Claude D., ein Wiederholungstäter, strebt nach Freilassung – ähnlich wie die „Parkhausmörderin“ oder der „Vierfachmörder von Rupperswil“. Im Jahr 1998 nahm er seine Ex-Freundin mit Gewalt gefangen und ermordete sie im Alter von 21 Jahren. Die Gerichte verurteilten ihn wegen Mordes, Entführung und Vergewaltigung zu einer 20-jährigen Zuchthausstrafe.
Trotz vorheriger Bedrohungen gegen Arbeitskollegen erlaubte man ihm 2012 die Strafe mit elektronischer Fussfessel abzusitzen. Im Jahr darauf tötete er seine Internetbekanntschaft Marie, nachdem sie ihre Beziehung beendet hatte, diesmal mit einem Gürtel.
Die erstinstanzlichen Gerichte verhängten eine lebenslange Verwahrung, die das Bundesgericht später in eine ordentliche Verwahrung umänderte und dann zu einer bedingt entlassbaren lebenslangen Freiheitsstrafe. Ein Gesuch von Claude D. zur bedingten Entlassung wurde vom Strafgericht Yverdon VD abgelehnt, da Unsicherheiten bezüglich seiner Gefährlichkeit bestehen.

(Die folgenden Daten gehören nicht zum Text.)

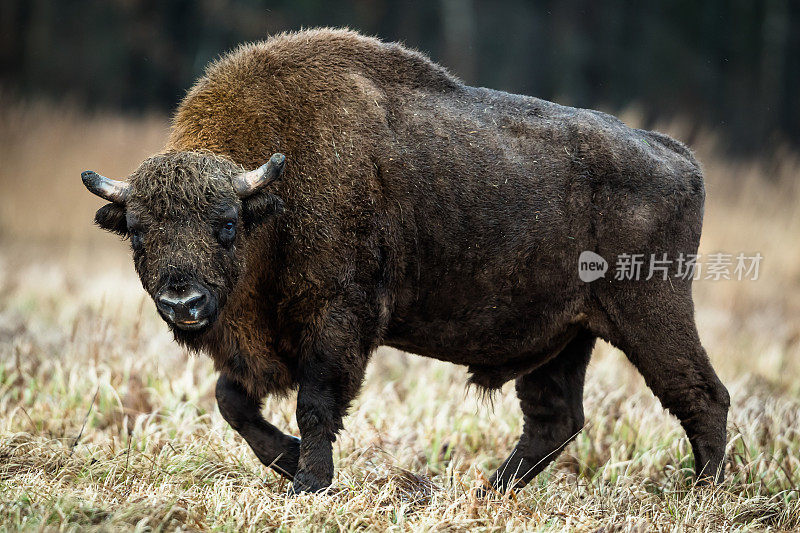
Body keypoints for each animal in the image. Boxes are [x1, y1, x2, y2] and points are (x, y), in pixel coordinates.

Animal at [83, 29, 732, 492]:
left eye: (224, 226)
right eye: (137, 232)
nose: (183, 301)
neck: (271, 202)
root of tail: (678, 156)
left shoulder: (337, 322)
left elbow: (314, 406)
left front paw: (308, 483)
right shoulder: (255, 343)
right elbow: (232, 400)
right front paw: (290, 464)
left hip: (650, 312)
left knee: (702, 395)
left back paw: (702, 494)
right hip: (568, 337)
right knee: (555, 418)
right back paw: (485, 492)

Die Schweizer Bevölkerung entschied 2004 für lebenslange Verwahrung extrem gefährlicher, untherapierbarer Sexual- und Gewaltstraftäter. Jedoch wird diese Maßnahme kaum angewendet: Nur ein Fall wurde rechtskräftig verhängt – vom damaligen Gerichtspräsidenten Pascal Schmid, der heute für die SVP im Nationalrat ist. Nach einer Entscheidung des Bundesgerichts ist eine Bestätigung der Untherapierbarkeit über das ganze Leben hinweg durch zwei Gutachter erforderlich, was Schmid als Verletzung des Volkswillens sieht.

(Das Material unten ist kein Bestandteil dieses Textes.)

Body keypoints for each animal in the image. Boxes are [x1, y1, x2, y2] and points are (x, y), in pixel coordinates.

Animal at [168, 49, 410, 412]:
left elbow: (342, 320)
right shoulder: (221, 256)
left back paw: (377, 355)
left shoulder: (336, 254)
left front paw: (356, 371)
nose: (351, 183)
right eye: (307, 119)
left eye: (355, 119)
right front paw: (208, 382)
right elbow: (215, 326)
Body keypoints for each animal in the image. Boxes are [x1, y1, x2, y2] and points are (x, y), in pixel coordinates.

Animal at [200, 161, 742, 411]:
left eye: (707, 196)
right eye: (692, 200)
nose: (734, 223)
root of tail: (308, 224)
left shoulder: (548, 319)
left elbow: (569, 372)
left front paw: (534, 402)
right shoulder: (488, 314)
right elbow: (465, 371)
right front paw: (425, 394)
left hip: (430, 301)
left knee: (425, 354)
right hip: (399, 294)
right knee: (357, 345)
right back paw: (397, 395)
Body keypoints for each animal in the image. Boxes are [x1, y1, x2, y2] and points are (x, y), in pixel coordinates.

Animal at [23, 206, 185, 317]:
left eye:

Die lebenslange Verwahrung dient dem Schutz und wird selten angewendet. In der Schweiz fürchten sie die Kritik des Europäischen Gerichtshofs für Menschenrechte (EGMR) wegen fehlender regelmäßiger Überprüfungen und einer realistischen Entlassungsperspektive.

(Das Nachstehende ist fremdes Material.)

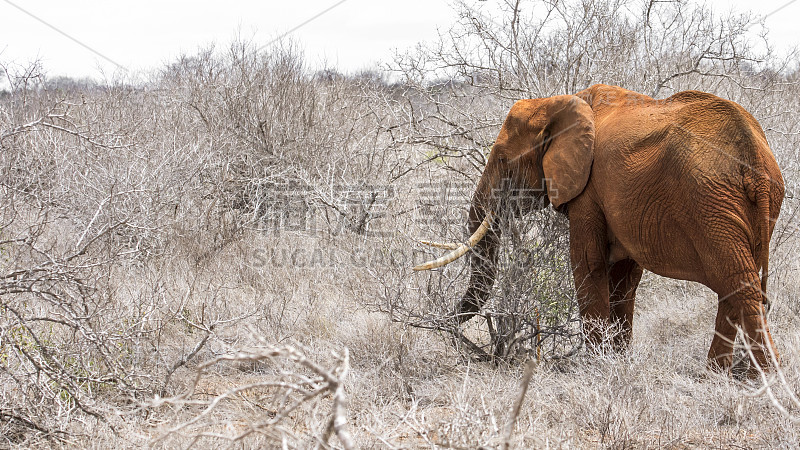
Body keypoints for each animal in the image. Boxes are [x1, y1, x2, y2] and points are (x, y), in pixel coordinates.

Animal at [416, 84, 784, 372]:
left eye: (503, 160)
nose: (436, 323)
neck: (561, 103)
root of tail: (754, 155)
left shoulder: (589, 190)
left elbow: (588, 264)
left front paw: (595, 366)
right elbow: (623, 277)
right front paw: (618, 361)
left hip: (710, 202)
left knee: (739, 284)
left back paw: (764, 378)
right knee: (733, 286)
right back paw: (715, 375)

Laut einer RTS-Recherche verbüßen 38 Personen lebenslange Freiheitsstrafen, während 128 verwahrt werden. Seit 1984 wurden nur zehn Personen zu beidem verurteilt. Viele Täter landen stattdessen in stationären therapeutischen Massnahmen.
Martin Killias, Kriminologe und Strafrechtsexperte, vergleicht internationale Rechtspraktiken. Andere Länder haben längere Haftstrafen, wodurch Verwahrung weniger notwendig wird. In England bedeutet lebenslänglich oft eine Freiheitsstrafe bis zum Lebensende.
Das Schweizer System führt zu Diskussionen über Sicherheit und Menschenrechte bei der Behandlung von Wiederholungstätern.